▶ AIM OF THE TASK: Put the text lines from every record into a Markdown table with the columns "Number" and "Text", numbering the rows from 1 in order. Leave out blank lines and the pictures.

▶ SUPPLIED RECORDS:
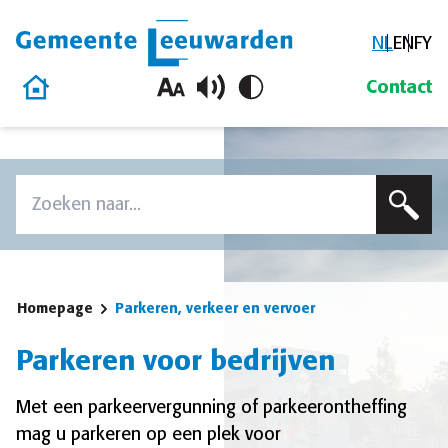
NL
EN
FY
Gemeente Leeuwarden
Homepage
Contact
Overslaan en naar de inhoud gaan
Zoek
Voer een zoekterm in om op deze site te zoeken
Homepage
Parkeren, verkeer en vervoer
Parkeren voor bedrijven
Met een parkeervergunning of parkeerontheffing
mag u parkeren op een plek voor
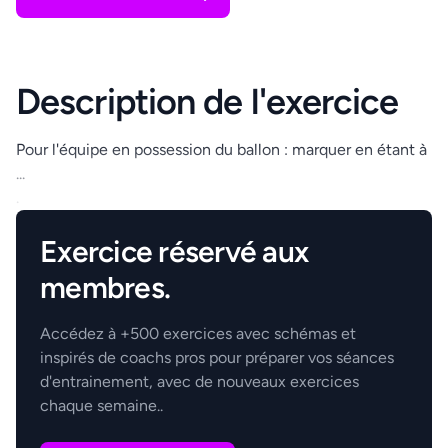
Description de l'exercice
Pour l'équipe en possession du ballon : marquer en étant à
...
.
Exercice réservé aux
membres.
Accédez à +500 exercices avec schémas et
inspirés de coachs pros pour préparer vos séances
d'entrainement, avec de nouveaux exercices
chaque semaine..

▶ RESULT:
| Number | Text |
|---|---|
| 1 | NL |
| 2 | EN |
| 3 | FY |
| 4 | Gemeente Leeuwarden |
| 5 | Homepage |
| 6 | Contact |
| 7 | Overslaan en naar de inhoud gaan |
| 8 | Zoek |
| 9 | Voer een zoekterm in om op deze site te zoeken |
| 10 | Homepage |
| 11 | Parkeren, verkeer en vervoer |
| 12 | Parkeren voor bedrijven |
| 13 | Met een parkeervergunning of parkeerontheffing |
| 14 | mag u parkeren op een plek voor |
| 15 | Description de l'exercice |
| 16 | Pour l'équipe en possession du ballon : marquer en étant à |
| 17 | ... |
| 18 | . |
| 19 | Exercice réservé aux |
| 20 | membres. |
| 21 | Accédez à +500 exercices avec schémas et |
| 22 | inspirés de coachs pros pour préparer vos séances |
| 23 | d'entrainement, avec de nouveaux exercices |
| 24 | chaque semaine.. |